The provision with which we are most directly concerned, Section 844, 51 P.S. § 1-844, was replaced by the Act of August 1, 1975, P.L. 233, No. 92, § 3501, 51 Pa.C.S. § 3501, effective January 1, 1976. Since the events pertinent hereto preceded the effective date of the new Military Code, and since there is no clearly manifested legislative intention to afford retroactive application, the instant matter is governed by the provisions of the Military Code of 1949. See 1 Pa.C.S. § 1926.

. See n. 3 supra.

. Repealed and replaced by 51 Pa.C.S. § 508. See n. 3, supra.

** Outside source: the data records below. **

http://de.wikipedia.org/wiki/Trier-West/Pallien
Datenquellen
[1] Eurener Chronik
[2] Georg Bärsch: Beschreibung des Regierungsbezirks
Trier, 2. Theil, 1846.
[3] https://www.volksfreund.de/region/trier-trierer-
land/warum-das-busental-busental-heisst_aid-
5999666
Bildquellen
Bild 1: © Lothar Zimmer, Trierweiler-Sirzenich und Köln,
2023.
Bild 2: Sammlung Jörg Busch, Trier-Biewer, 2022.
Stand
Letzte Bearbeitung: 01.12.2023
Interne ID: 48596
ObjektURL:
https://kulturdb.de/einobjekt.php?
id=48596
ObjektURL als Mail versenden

. There is much federal precedent concerning the issues of “active" and “inactive” federal service, and concerning whether National Guardsmen in particular contexts qualify as state or federal employees for benefits purposes or for purposes of the Federal Tort Claims Act, 28 U.S.C. § 2671, et seq. However, as Judge Craig observed in footnote 2 to the Commonwealth Court majority opinion, such cases are not controlling on the question of a National Guardsman’s status for purposes of Section 844 of the Pennsylvania Military Code. 78 Pa.Cmwlth. at 484, n. 2, 468 A.2d at 869, n. 2.

See Maryland v. United States, 381 U.S. 41, 85 S.Ct. 1293, 14 L.Ed.2d 205 (1965). Cf. 10 U.S.C. § 3686, and 32 U.S.C. § 318.

See also Stencel Aero Engineering Corp. v. United States, 431 U.S. 666, 97 S.Ct. 2054, 52 L.Ed.2d 665 (1977); Feres v. United States, 340 U.S. 135 (1950); Layne v. United States, 295 F.2d 433 (7th Cir.1961).

. Repealed and replaced by 51 Pa.C.S. § 502. See n. 3, supra.

. Repealed and replaced by 51 Pa.C.S. § 503. See n. 3, supra.

. Act of July 23, 1965, P.L. 249, No. 141, 51 P.S. § 1-844.

. See n. 9, supra.

. 1 Pa.C.S. § 1924 provides that the preamble of a statute may be considered in the construction thereof.

. Act of April 1, 1909, P.L. 95 § 1 et seq., 51 P.S. § 381 et seq., as amended; codified by the Act of August 1, 1975, P.L. 233, No. 92, § 3502, 51 Pa.C.S. § 3502.